Eu faço como se eu pudesse mudar as coisas com meu desenho. E se há uma revolta positiva suscitada por meus desenhos, o sentimento é de que cumpri meu contrato. É a vocação do desenho. Nesse mundo, especialmente na Europa, que está adormecida, sinto necessidade de fazer um desenho que acorde. Ou de mostrar desenhos de amigos meus que acordem. Por exemplo, tenho um amigo israelense que representou a Europa dormindo, de véu, porque ele acha que o Islam está completamente instalado na Europa. É assim que os israelenses nos enxergam.

O que é uma Europa adormecida?
Somos 27 países que não são mais ouvidos no planeta. Estamos construindo uma democracia em um continente que se destruiu durante muito tempo, mas essa democracia não tem voz. Escutamos Obama, a Al Quaeda, os chineses, Lula, Chávez. Eu gostaria de ouvir mais a Europa, porque ela tem coisas a dizer.

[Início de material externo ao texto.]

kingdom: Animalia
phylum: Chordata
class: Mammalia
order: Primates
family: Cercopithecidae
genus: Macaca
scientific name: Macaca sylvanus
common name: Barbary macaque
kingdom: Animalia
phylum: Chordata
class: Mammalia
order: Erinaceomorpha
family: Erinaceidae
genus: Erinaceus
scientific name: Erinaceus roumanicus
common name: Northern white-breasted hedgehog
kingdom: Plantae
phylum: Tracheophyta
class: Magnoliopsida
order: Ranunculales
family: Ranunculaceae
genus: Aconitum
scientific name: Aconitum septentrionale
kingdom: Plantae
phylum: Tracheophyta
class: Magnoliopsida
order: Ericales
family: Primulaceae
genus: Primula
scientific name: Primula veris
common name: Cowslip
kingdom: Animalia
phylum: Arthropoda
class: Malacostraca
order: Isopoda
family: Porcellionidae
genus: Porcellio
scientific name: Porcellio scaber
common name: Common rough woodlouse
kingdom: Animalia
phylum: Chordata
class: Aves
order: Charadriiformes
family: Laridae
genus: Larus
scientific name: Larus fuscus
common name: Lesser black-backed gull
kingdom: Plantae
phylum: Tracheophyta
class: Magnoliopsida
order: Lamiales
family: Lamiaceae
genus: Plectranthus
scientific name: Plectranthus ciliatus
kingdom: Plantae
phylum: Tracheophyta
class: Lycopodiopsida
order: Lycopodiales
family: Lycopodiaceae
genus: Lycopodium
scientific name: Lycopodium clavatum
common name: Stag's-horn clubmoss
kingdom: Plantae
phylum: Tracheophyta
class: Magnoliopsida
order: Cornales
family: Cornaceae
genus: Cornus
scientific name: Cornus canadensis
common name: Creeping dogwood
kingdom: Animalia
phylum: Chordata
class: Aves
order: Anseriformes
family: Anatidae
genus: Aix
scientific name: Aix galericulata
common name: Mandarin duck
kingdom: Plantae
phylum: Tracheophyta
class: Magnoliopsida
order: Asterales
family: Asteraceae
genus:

O senhor fala do Islam instalado na Europa. Mas a intolerância também está, não?
É a razão pela qual criamos Cartooning for peace. A partir do momento que há uma rachadura instalada entre o mundo Ocidental e o mundo muçulmano, nós, com nossas canetinhas, sejamos cristãos, agnósticos, judeus ou muçulmanos, tentamos construir pontes e fazer ligações entre o mundo Ocidental e o mundo muçulmano para evitar o desprezo que se instala entre os dois. O desenho pode ser uma ponte para estabelecer um diálogo entre essas duas culturas que não se conhecem o suficiente.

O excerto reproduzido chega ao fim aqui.